Nach dem Höhepunkt von 2010 ging es aber mit der Profitabilität tendenziell nach unten. In Bolligers letztem Jahr 2017 fiel der Reingewinn auf 503 Millionen Franken. Das war das schlechteste Ergebnis in seiner Ära.

Denner gegen Aldi und Lidl

Den grössten Paukenschlag machte Bolliger kurz nach Beginn seiner Amtszeit: Im Jahr 2007 übernahm die Migros den Discounter Denner mit 2,6 Milliarden Umsatz. Damit wollte sich die Migros gegen die deutschen Billigkonkurrenten Aldi und Lidl wappnen. Während Aldi damals schon rund ein Jahr in der Schweiz tätig war, stand der Markteintritt von Lidl hierzulande erst bevor.

Zudem erweiterte der Migros-Konzern mit Denner sein Sortiment mit Alkohol und Tabakwaren. Beides ist in den orangen Läden unter Berufung auf Migros-Gründer Gottlieb Duttweiler nicht erhältlich. Detailhandelsexperten bewerteten die Denner-Übernahme durch die Migros als Coup zur rechten Zeit. Seither wuchs der Discounter weiter und erreichte im vergangenen Jahr beinahe die Marke von 4 Milliarden Franken Umsatz.

Bolliger hat auch die Digitalisierung der Migros vorangetrieben. 2015 erwarb der Konzern den Onlinehändler Digitec/Galaxus, der mittlerweile zum mit Abstand grössten Onlineshop der Schweiz aufgestiegen ist. Auch die Cumulus-App wurde eingeführt.

Ausserdem stiess der Detailhandelsriese unter Bolliger mit der Investition in den Gesundheits- und Fitnessbereich sowie mit dem Verkauf und der Vermietung von Elektrofahrzeugen in ganz neue Geschäftsfelder vor.

Bolliger machte sich auch für umweltfreundliche Produkte und Prozesse stark.

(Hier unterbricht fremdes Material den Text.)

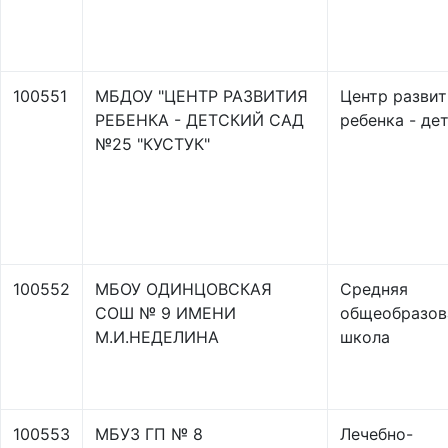
100551
МБДОУ "ЦЕНТР РАЗВИТИЯ
Центр развит
РЕБЕНКА - ДЕТСКИЙ САД
ребенка - де
№25 "КУСТУК"
100552
МБОУ ОДИНЦОВСКАЯ
Средняя
СОШ № 9 ИМЕНИ
общеобразов
М.И.НЕДЕЛИНА
школа
100553
МБУЗ ГП № 8
Лечебно-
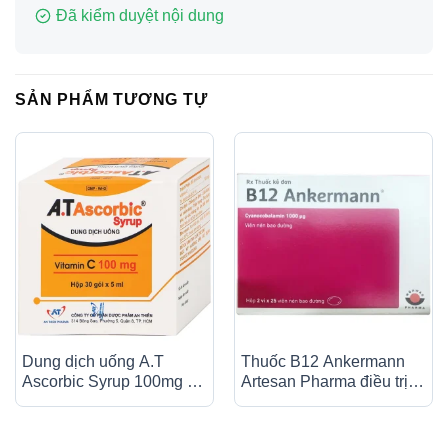
Đã kiểm duyệt nội dung
SẢN PHẨM TƯƠNG TỰ
Dung dịch uống A.T
Thuốc B12 Ankermann
Ascorbic Syrup 100mg bổ
Artesan Pharma điều trị
sung vitamin C, điều trị
các bệnh thiếu máu, đau
bệnh scorbut (30 gói x
dây thần kinh (2 vỉ x 25
5ml)
viên)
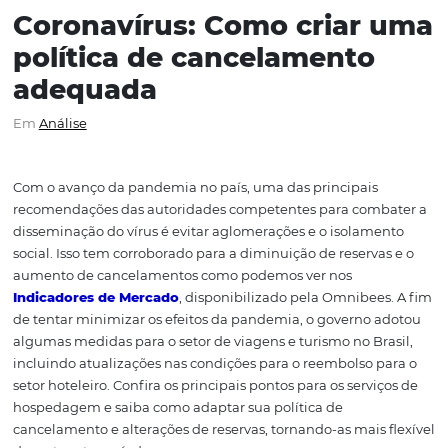
Coronavírus: Como criar
política de cancelamento
adequada
Em
Análise
Com o avanço da pandemia no país, uma das principais
recomendações das autoridades competentes para com
disseminação do vírus é evitar aglomerações e o isolam
social. Isso tem corroborado para a diminuição de reserv
aumento de cancelamentos como podemos ver nos
Indicadores de Mercado
, disponibilizado pela Omnibee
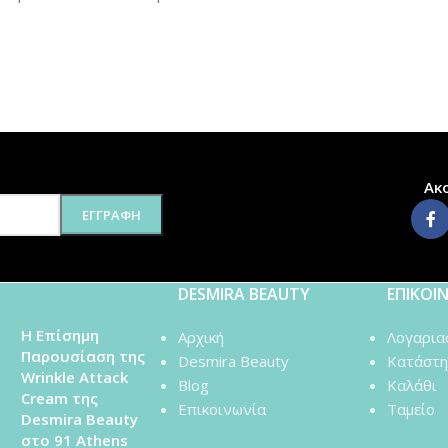
Ακ
DESMIRA BEAUTY
ΕΠΙΚΟΙ
Η Επίσημη
Αρχική
Λογαρια
Παρουσίαση της
Desmira Beauty
Κατάστη
Wrinkle Attack
Blog
Καλάθι
Cream της
Επικοινωνία
Ταμείο
Desmira Beauty
στο 91 Athens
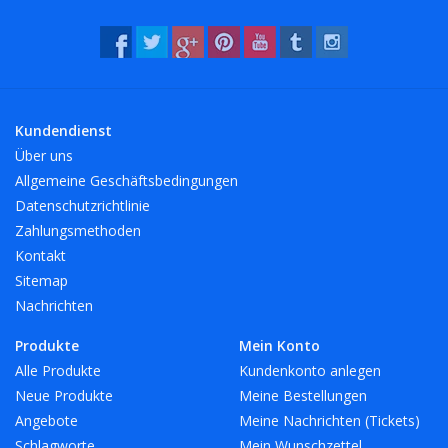
Kundendienst
Über uns
Allgemeine Geschäftsbedingungen
Datenschutzrichtlinie
Zahlungsmethoden
Kontakt
Sitemap
Nachrichten
Produkte
Mein Konto
Alle Produkte
Kundenkonto anlegen
Neue Produkte
Meine Bestellungen
Angebote
Meine Nachrichten (Tickets)
Schlagworte
Mein Wunschzettel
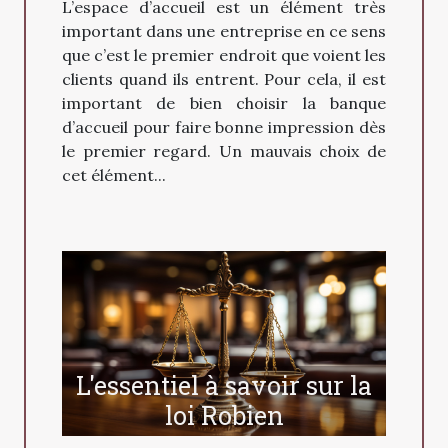
L’espace d’accueil est un élément très
important dans une entreprise en ce sens
que c’est le premier endroit que voient les
clients quand ils entrent. Pour cela, il est
important de bien choisir la banque
d’accueil pour faire bonne impression dès
le premier regard. Un mauvais choix de
cet élément...
L'essentiel à savoir sur la
loi Robien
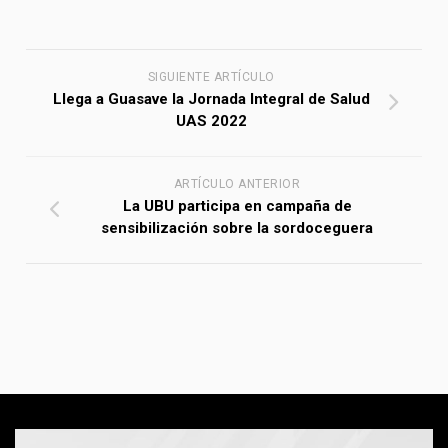
SIGUIENTE ARTÍCULO
Llega a Guasave la Jornada Integral de Salud
UAS 2022
ARTÍCULO ANTERIOR
La UBU participa en campaña de
sensibilización sobre la sordoceguera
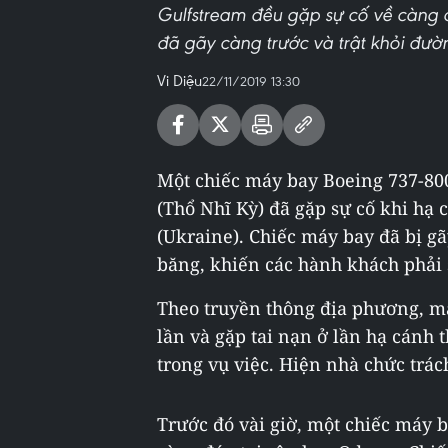
Gulfstream đều gặp sự cố về càng đ
đã gãy càng trước và trật khỏi đườ
Vi Diệu
22/11/2019 13:30
Một chiếc máy bay Boeing 737-80
(Thổ Nhĩ Kỳ) đã gặp sự cố khi hạ
(Ukraine). Chiếc máy bay đã bị g
băng, khiến các hành khách phải 
Theo truyền thông địa phương, m
lần và gặp tai nạn ở lần hạ cánh 
trong vụ việc. Hiện nhà chức trá
Trước đó vài giờ, một chiếc máy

Er trieb die Einführung von Labels wie «Migros Bio» und «M-Check» voran und engagierte sich für die Reduktion des CO2-Fussabdrucks des Unternehmens. Zudem förderte er die kulturellen und sozialen Engagements der Migros und setzte sich für die Förderung von Bildung, Kunst und Sport ein.

Auch ein paar Flops

Wenig erfolgreich war dagegen der Kauf des Modehändlers Schild, der mit der Modeabteilung von Globus zusammengelegt wurde. Das Gleiche gilt für den Einstieg in den Abholgrosshandel, den die Migros ein paar Jahre später wieder verkaufte. 2020 trennte sich die Migros auch von der Warenhauskette Globus, deren Erosion sie nicht stoppen konnte.

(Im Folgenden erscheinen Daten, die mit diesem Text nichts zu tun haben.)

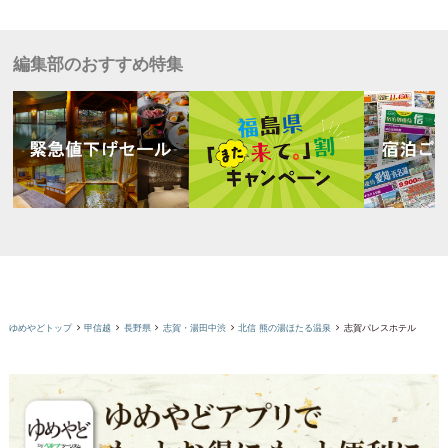
編集部のおすすめ特集
ゆめやどトップ
甲信越
長野県
志賀・湯田中渋
北信 熊の湯ほたる温泉
志賀パレスホテル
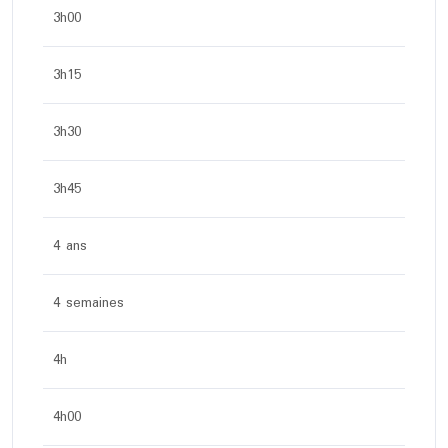
3h00
3h15
3h30
3h45
4 ans
4 semaines
4h
4h00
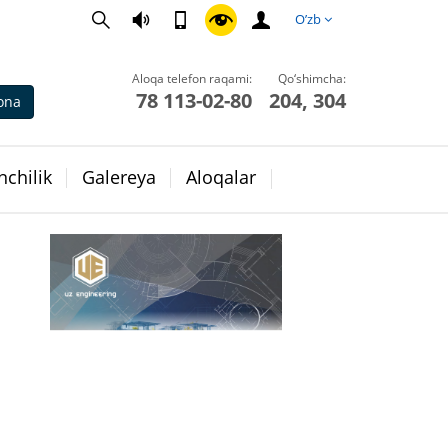
O’zb
Aloqa telefon raqami:
Qo‘shimcha:
78 113-02-80
204, 304
ona
chilik
Galereya
Aloqalar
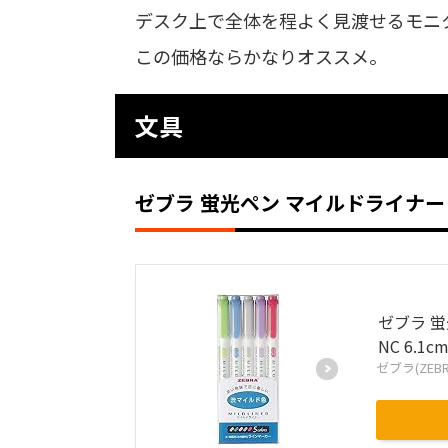
デスク上で全体を程よく見渡せるモニ
この価格ならかなりオススメ。
文具
ゼブラ 蛍光ペン マイルドライナー
ゼブラ 蛍
NC 6.1c
ゼブラ(ZEBR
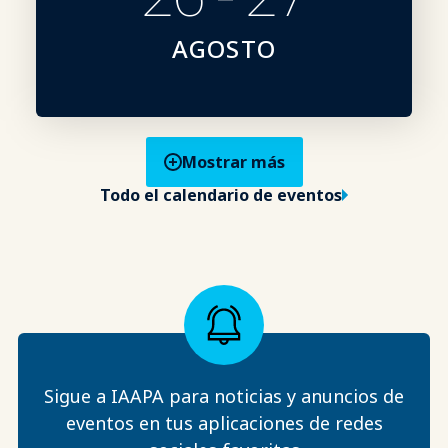
AGOSTO
Mostrar más
Todo el calendario de eventos
Sigue a IAAPA para noticias y anuncios de
eventos en tus aplicaciones de redes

Unter Bolligers Nach-Nachfolger, dem aktuellen Migros-Chef Mario Irminger, konzentriert sich der Riese wieder auf sein Kerngeschäft. Zahlreiche Töchter wie beispielsweise der Reiseveranstalter Hotelplan oder die Fachmärkte SportX, Micasa oder Melectronics wurden verkauft oder geschlossen. Das Elektrofahrzeuggeschäft ist unterdessen auch veräussert worden.

Nein zu Bier und Wein

Bolliger selber meldete sich nach seinem Abtritt Ende 2017 nur noch ein einziges Mal zum Thema Migros zu Wort: Er engagierte sich 2022 für ein «Nein» in der Alkohol-Abstimmung. Und er befand sich auf der Gewinnerseite. Die Genossenschafter lehnten den Verkauf von Alkohol in den orangen Läden wuchtig ab.

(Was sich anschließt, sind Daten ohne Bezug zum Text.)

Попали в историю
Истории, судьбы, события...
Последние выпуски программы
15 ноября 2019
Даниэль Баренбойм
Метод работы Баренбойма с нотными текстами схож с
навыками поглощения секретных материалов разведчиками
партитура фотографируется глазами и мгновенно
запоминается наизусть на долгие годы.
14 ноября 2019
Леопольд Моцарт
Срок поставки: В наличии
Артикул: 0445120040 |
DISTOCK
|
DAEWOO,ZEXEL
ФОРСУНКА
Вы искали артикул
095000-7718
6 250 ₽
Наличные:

Die Migros gedenkt seiner mit einfühlsamen Worten: «Mit Herbert Bolliger verlieren wir nicht nur einen profunden Kenner des Detailhandels, der die Migros mit viel Herzblut über Jahrzehnte geprägt hat, sondern auch einen Menschen, der mit seiner Bodenständigkeit, seinem feinen Humor und seiner Menschlichkeit viele Herzen berührt hat. Sein unermüdlicher Einsatz für die Werte der Migros und sein Engagement für das Wohl der Gesellschaft bleiben unvergessen», heisst es im Nachruf.